#### [Instructions to follow]
Starting with the line that holds "infinispan-hibernate-cache-spi-9.3.6.Final-test-sources.jar.s", reproduce each line through the last one of the data, exactly as written. Pictures are not copied.

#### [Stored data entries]
BEGIN

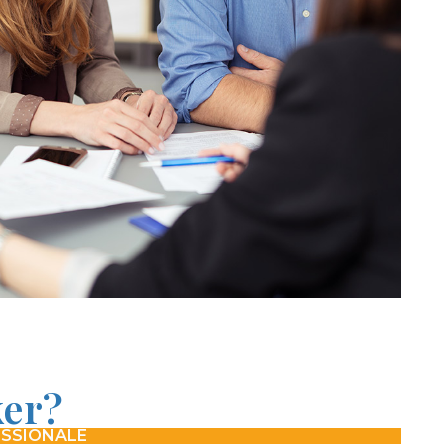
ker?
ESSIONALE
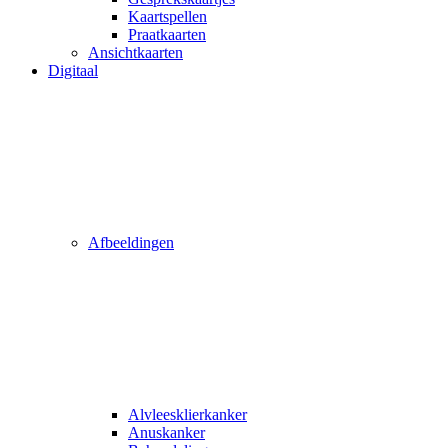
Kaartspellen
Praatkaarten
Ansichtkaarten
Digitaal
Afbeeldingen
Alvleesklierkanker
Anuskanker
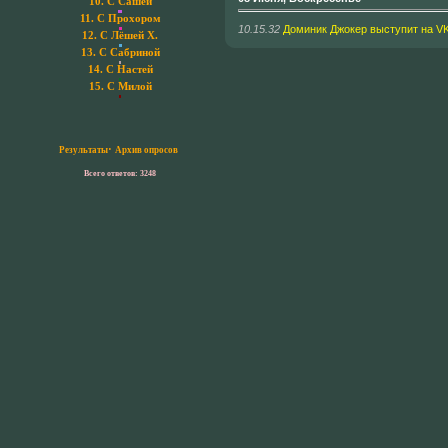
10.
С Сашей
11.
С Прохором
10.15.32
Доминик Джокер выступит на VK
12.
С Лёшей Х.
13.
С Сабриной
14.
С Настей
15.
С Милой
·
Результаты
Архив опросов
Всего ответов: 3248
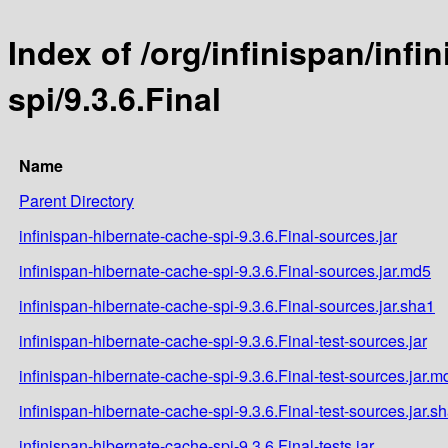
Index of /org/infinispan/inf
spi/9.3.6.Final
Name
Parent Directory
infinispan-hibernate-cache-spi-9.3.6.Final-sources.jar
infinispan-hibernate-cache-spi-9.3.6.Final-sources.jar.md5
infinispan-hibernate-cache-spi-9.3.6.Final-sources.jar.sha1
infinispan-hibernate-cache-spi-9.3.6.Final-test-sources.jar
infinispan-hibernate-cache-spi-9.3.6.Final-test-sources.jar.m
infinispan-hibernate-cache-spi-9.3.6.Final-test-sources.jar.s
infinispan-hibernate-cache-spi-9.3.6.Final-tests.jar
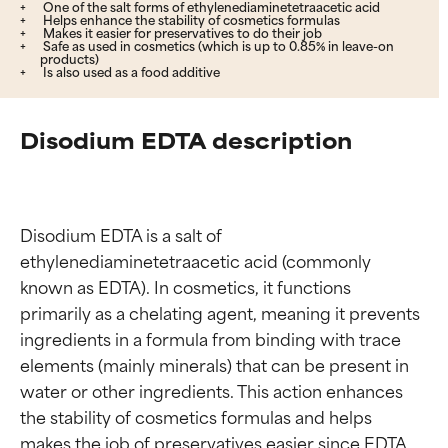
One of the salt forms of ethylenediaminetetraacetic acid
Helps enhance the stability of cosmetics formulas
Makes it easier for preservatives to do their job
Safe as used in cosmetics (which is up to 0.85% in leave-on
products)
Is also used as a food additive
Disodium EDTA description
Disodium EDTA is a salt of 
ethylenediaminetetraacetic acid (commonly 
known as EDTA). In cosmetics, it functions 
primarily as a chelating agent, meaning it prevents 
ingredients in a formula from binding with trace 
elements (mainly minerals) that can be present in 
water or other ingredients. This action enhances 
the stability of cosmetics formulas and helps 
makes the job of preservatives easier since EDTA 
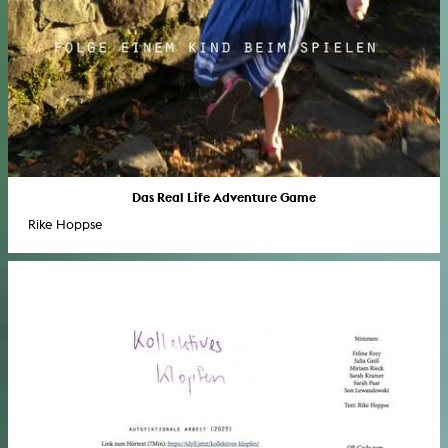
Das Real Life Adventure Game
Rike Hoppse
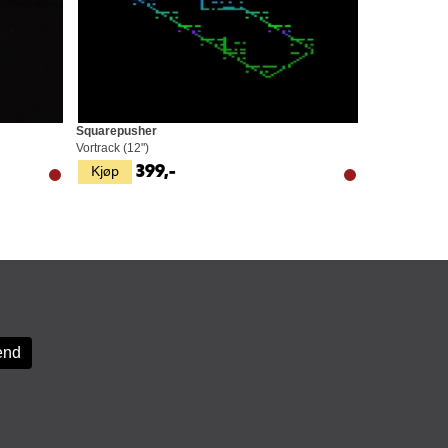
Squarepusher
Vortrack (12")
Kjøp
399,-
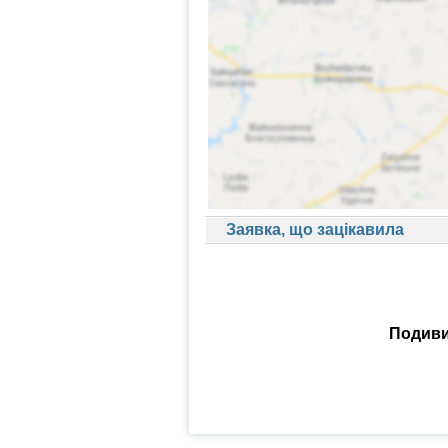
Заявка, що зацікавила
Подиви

END

#### [Task answer]
infinispan-hibernate-cache-spi-9.3.6.Final-test-sources.jar.s
infinispan-hibernate-cache-spi-9.3.6.Final-tests.jar
One of the salt forms of ethylenediaminetetraacetic acid
Helps enhance the stability of cosmetics formulas
Makes it easier for preservatives to do their job
Safe as used in cosmetics (which is up to 0.85% in leave-on
products)
Is also used as a food additive
Disodium EDTA description
Disodium EDTA is a salt of 
ethylenediaminetetraacetic acid (commonly 
known as EDTA). In cosmetics, it functions 
primarily as a chelating agent, meaning it prevents 
ingredients in a formula from binding with trace 
elements (mainly minerals) that can be present in 
water or other ingredients. This action enhances 
the stability of cosmetics formulas and helps 
makes the job of preservatives easier since EDTA 
Das Real Life Adventure Game
Rike Hoppse
Squarepusher
Vortrack (12")
Kjøp
399,-
Заявка, що зацікавила
Подиви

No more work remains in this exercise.